[Activity list]
**a)** From the EEG source imaging abstract, write out the passage starting at "Hamid Laith, Sarabi" and ending at "Aug;2015:2741-4. doi: 10.1109/EMBC.2015.7318959.".
**b)** Answer these questions using the EEG source imaging abstract, one answer per line:
(i) Which assumption is often used to solve the bioelectric inverse problem in methods such as LORETA?
(ii) What order of autoregressive model did the STKF use in the configuration that outperformed LORETA?
(iii) What will be studied using different types of focal seizures?

[Given passage]
......

Hamid Laith, Sarabi Masoud, Japaridze Natia, Wiegand Gert, Heute Ulrich, Stephani Ulrich, Galka Andreas, Siniatchkin Michael
Annu Int Conf IEEE Eng Med Biol Soc. 2015 Aug;2015:2741-4. doi: 10.1109/EMBC.2015.7318959.
The assumption of spatial-smoothness is often used to solve the bioelectric inverse problem during electroencephalographic (EEG) source imaging, e.g., in low resolution electromagnetic tomography (LORETA). Since the EEG data show a temporal structure, the combination of the temporal-smoothness and the spatial-smoothness constraints may improve the solution of the EEG inverse problem. This study investigates the performance of the spatiotemporal Kalman filter (STKF) method, which is based on spatial and temporal smoothness, in the localization of a focal seizure's onset and compares its results to those of LORETA. The main finding of the study was that the STKF with an autoregressive model of order two significantly outperformed LORETA in the accuracy and consistency of the localization, provided that the source space consists of a whole-brain volumetric grid. In the future, these promising results will be confirmed using data from more patients and performing statistical analyses on the results. Furthermore, the effects of the temporal smoothness constraint will be studied using different types of focal seizures.

......

[Data]
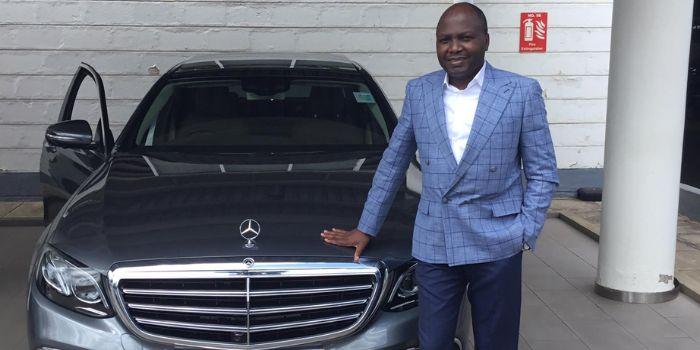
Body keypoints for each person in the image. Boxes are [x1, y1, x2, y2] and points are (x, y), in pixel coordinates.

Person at [321, 2, 558, 349]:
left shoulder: (520, 92)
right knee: (432, 342)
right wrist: (366, 227)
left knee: (497, 340)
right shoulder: (421, 91)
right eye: (445, 39)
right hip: (435, 240)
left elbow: (542, 170)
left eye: (465, 37)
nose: (454, 47)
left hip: (498, 239)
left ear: (486, 40)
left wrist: (525, 230)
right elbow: (393, 162)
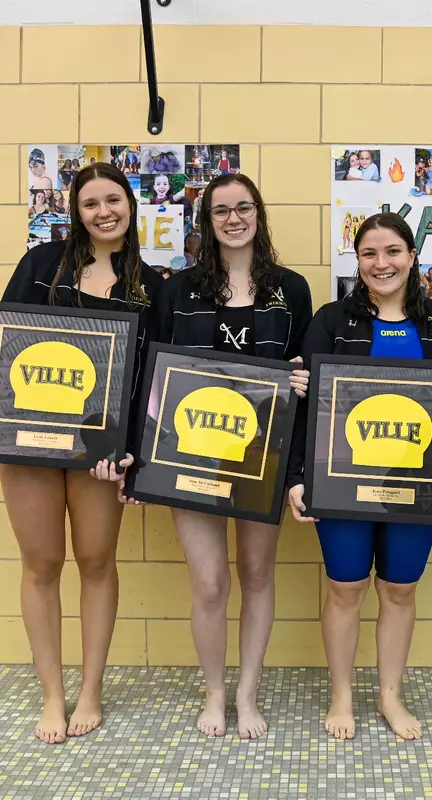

......

[Responses per task]
**a)**
Hamid Laith, Sarabi Masoud, Japaridze Natia, Wiegand Gert, Heute Ulrich, Stephani Ulrich, Galka Andreas, Siniatchkin Michael
Annu Int Conf IEEE Eng Med Biol Soc. 2015 Aug;2015:2741-4. doi: 10.1109/EMBC.2015.7318959.

**b)**
(i) The assumption of spatial smoothness.
(ii) Order two.
(iii) The effects of the temporal smoothness constraint.